**Excerpted data:**
++++++++++

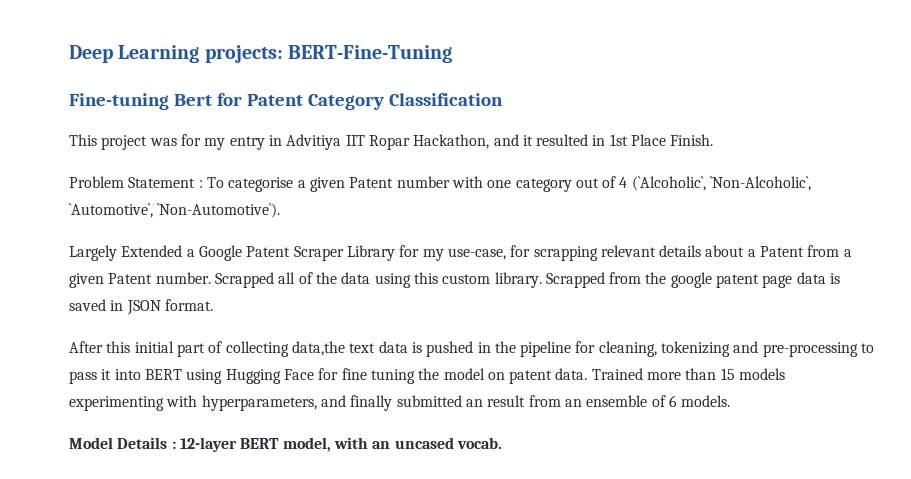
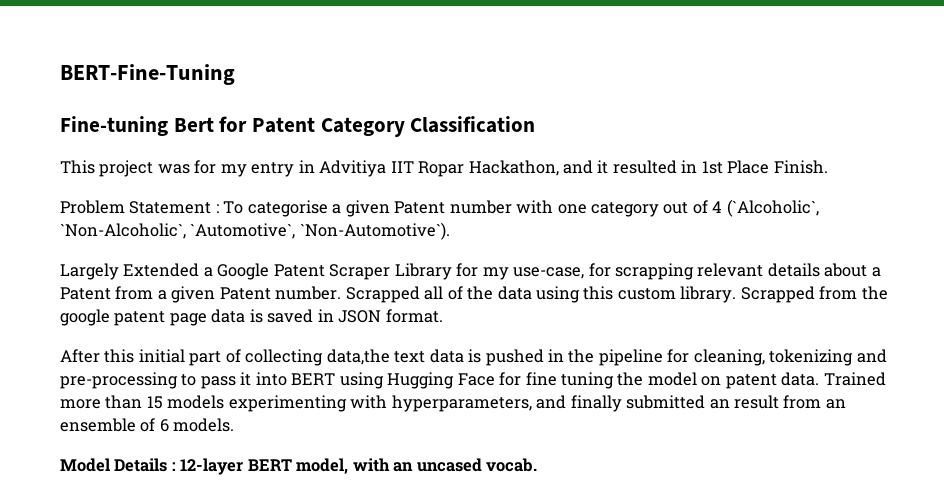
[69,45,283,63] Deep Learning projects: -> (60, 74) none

++++++++++

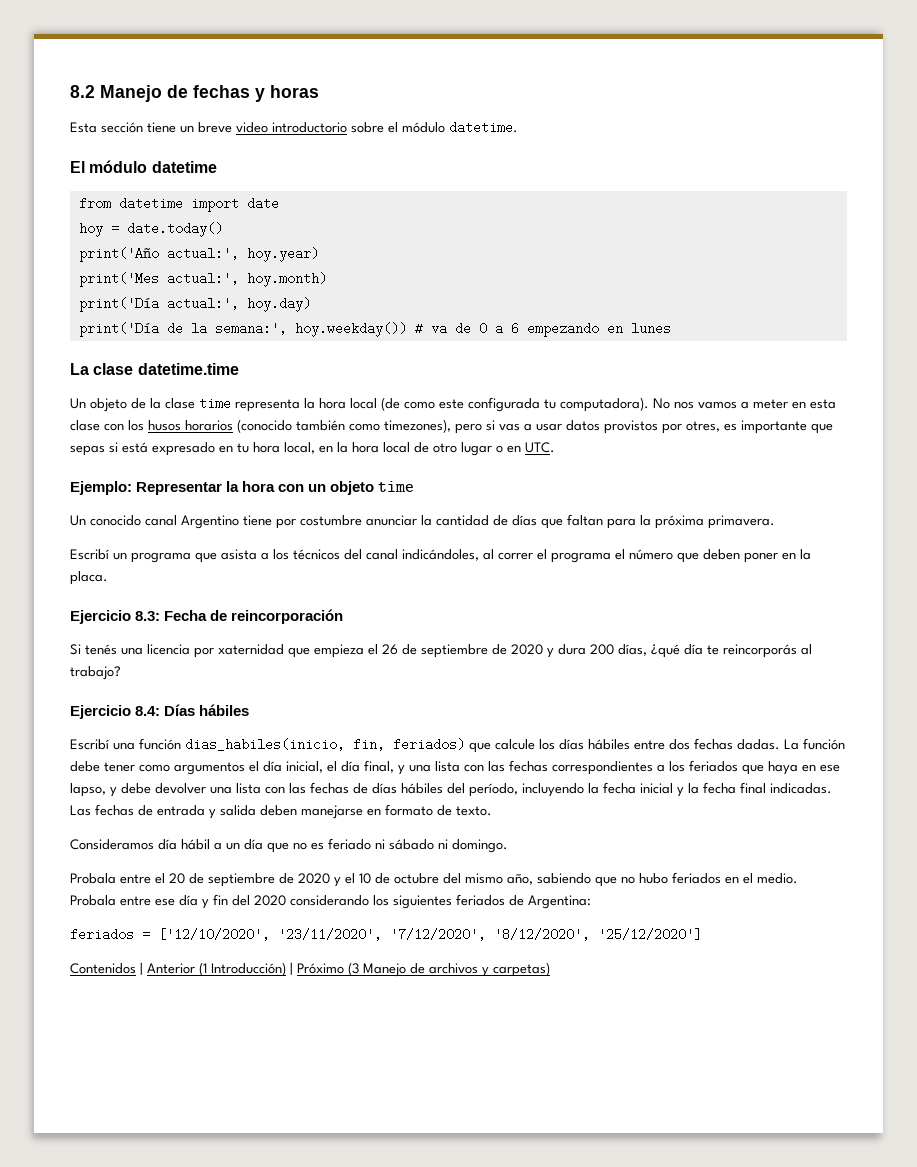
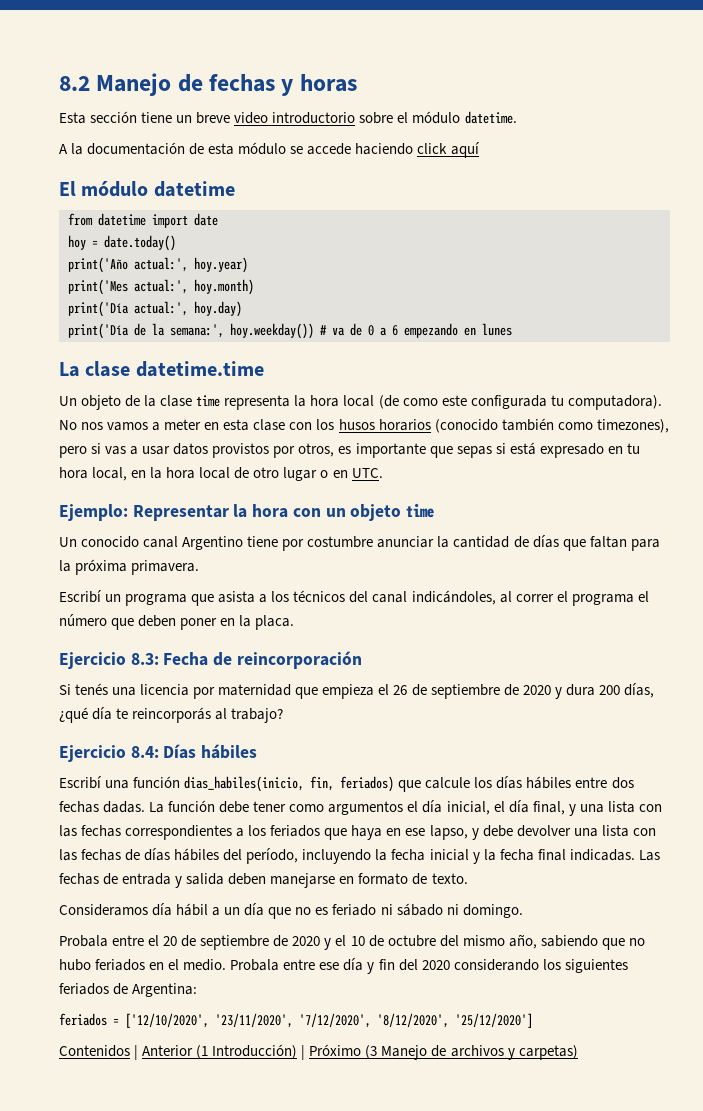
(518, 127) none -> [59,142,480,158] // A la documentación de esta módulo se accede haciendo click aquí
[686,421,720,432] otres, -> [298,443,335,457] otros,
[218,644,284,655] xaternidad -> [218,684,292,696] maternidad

++++++++++

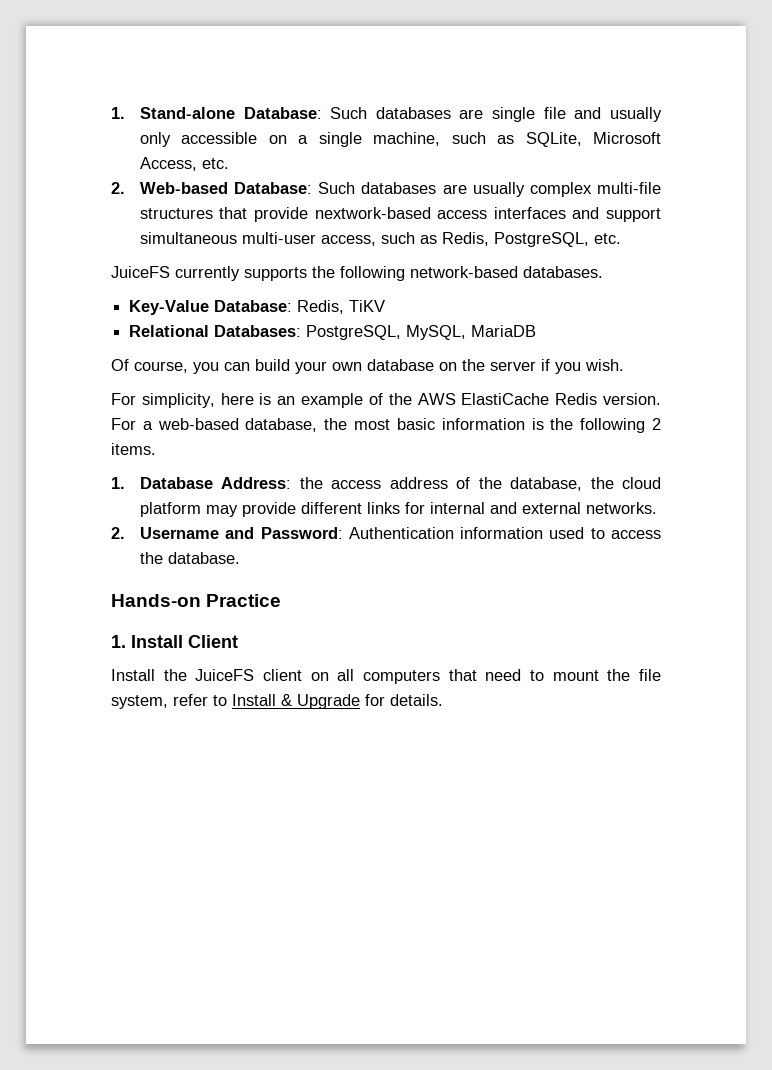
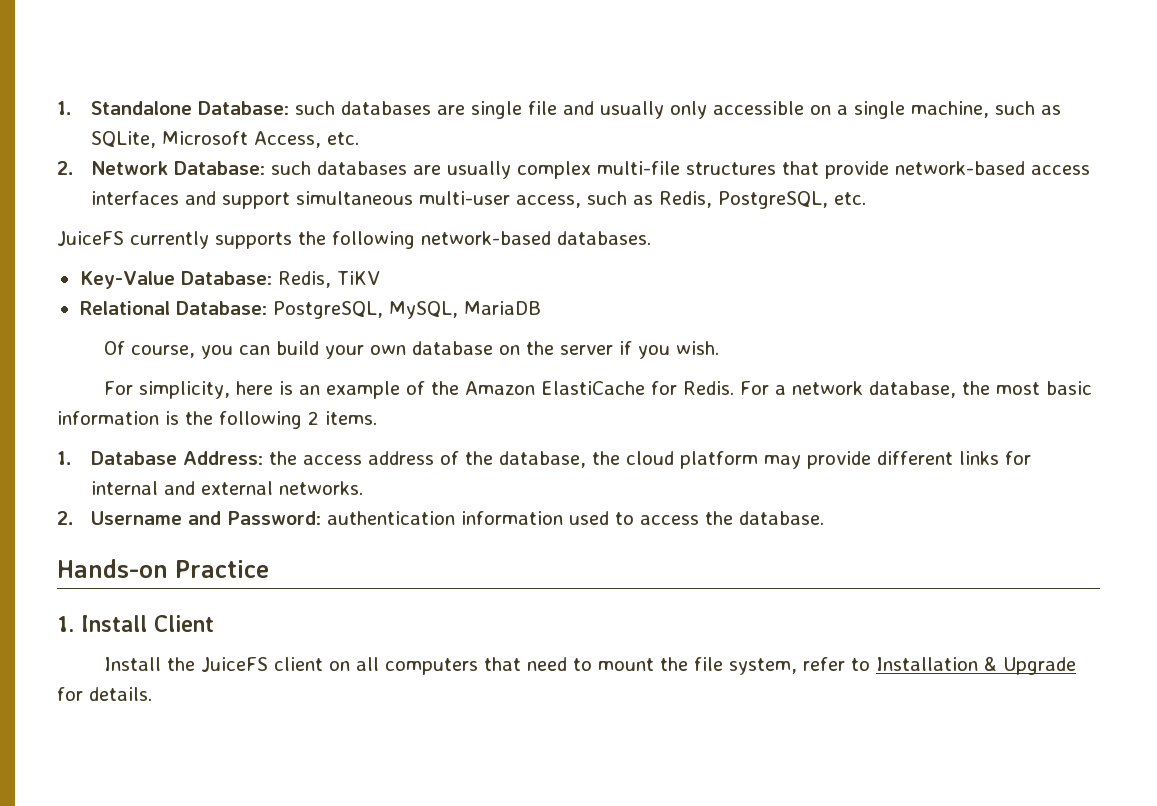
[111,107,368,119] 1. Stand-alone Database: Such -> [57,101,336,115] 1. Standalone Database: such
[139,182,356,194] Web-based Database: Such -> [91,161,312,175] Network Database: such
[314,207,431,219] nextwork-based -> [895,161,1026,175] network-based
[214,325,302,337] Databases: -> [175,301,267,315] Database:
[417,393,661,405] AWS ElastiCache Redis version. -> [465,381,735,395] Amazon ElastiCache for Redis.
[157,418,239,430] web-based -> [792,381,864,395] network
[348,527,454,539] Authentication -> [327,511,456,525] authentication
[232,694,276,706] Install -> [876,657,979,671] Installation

++++++++++

**Work request:**
Begin at the line that has "[348,527,454,539] Authentication ->" in the entries above; stop after the line that has "[232,694,276,706] Install ->". Transcribe exactly those lines and no others.

**Result of this task:**
[348,527,454,539] Authentication -> [327,511,456,525] authentication
[232,694,276,706] Install -> [876,657,979,671] Installation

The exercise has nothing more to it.